◆ Quoted passage
************

The Rights Agreement provides that, until the Distribution Date (or earlier redemption or expiration of the Rights), the Rights will be transferred with and only with the Company's Common Stock.  Until the Distribution Date (or earlier redemption, exchange or expiration of the Rights), new Common Stock certificates issued after the Record Date upon transfer or new issuances of Common Stock will contain a notation incorporating the Rights Agreement by reference.  Until the Distribution Date (or earlier redemption, exchange or expiration of the Rights), the surrender for transfer of any certificates for shares of Common Stock outstanding as of the Record Date, even without such notation or a copy of this Summary of Rights, will also constitute the transfer of the Rights associated with the Common Stock represented by such certificate.  As soon as practicable following the Distribution Date, separate certificates evidencing the Rights ("Right Certificates") will be mailed to holders of record of the Common Stock as of the close of business on the Distribution Date and such separate certificates alone will then evidence the Rights.
The Rights are not exercisable until the Distribution Date.  The Rights will expire, if not previously exercised, on the date which is 10 years from the Record Date (the "Final Expiration Date"), unless the Final Expiration Date is extended or unless the Rights are earlier redeemed or exchanged by the Company.
The Purchase Price payable, and the number of shares of Preferred Stock or other securities or property issuable, upon exercise of the Rights are subject to adjustment from time to time to prevent dilution (i) in the event of a stock dividend on, or a subdivision, combination or reclassification of the Preferred Stock, (ii) upon the grant to holders of the Preferred Stock of certain rights or warrants to subscribe for or purchase Preferred Stock at a price, or securities convertible into Preferred Stock with a conversion price, less than the then-current market price of the Preferred Stock or (iii) upon the distribution to holders of the Preferred Stock of evidences of indebtedness or assets (excluding regular periodic cash dividends or dividends payable in Preferred Stock) or of subscription rights or warrants (other than those referred to above).
The number of outstanding Rights and the number of one-two hundredths of a share of Preferred Stock issuable upon exercise of each Right are also subject to adjustment in the event of a stock split of the Common Stock or a stock dividend on the Common Stock payable in shares of Common Stock or subdivisions, consolidations or combinations of the Common Stock occurring, in any such case, prior to the Distribution Date.

************

◆ Record excerpts
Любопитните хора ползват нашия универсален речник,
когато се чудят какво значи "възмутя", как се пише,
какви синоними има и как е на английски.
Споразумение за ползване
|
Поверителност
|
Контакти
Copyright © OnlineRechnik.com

************

◆ Task instructions
1. According to the summary of rights, on what date will the Rights expire if they have not been exercised earlier?
2. Identify each line in the rows that contains the word "когато". Case counts.

◆ Answers for the exercise
1. On the date 10 years from the Record Date (the "Final Expiration Date"), unless that date is extended or the Company redeems or exchanges the Rights earlier.

2.
когато се чудят какво значи "възмутя", как се пише,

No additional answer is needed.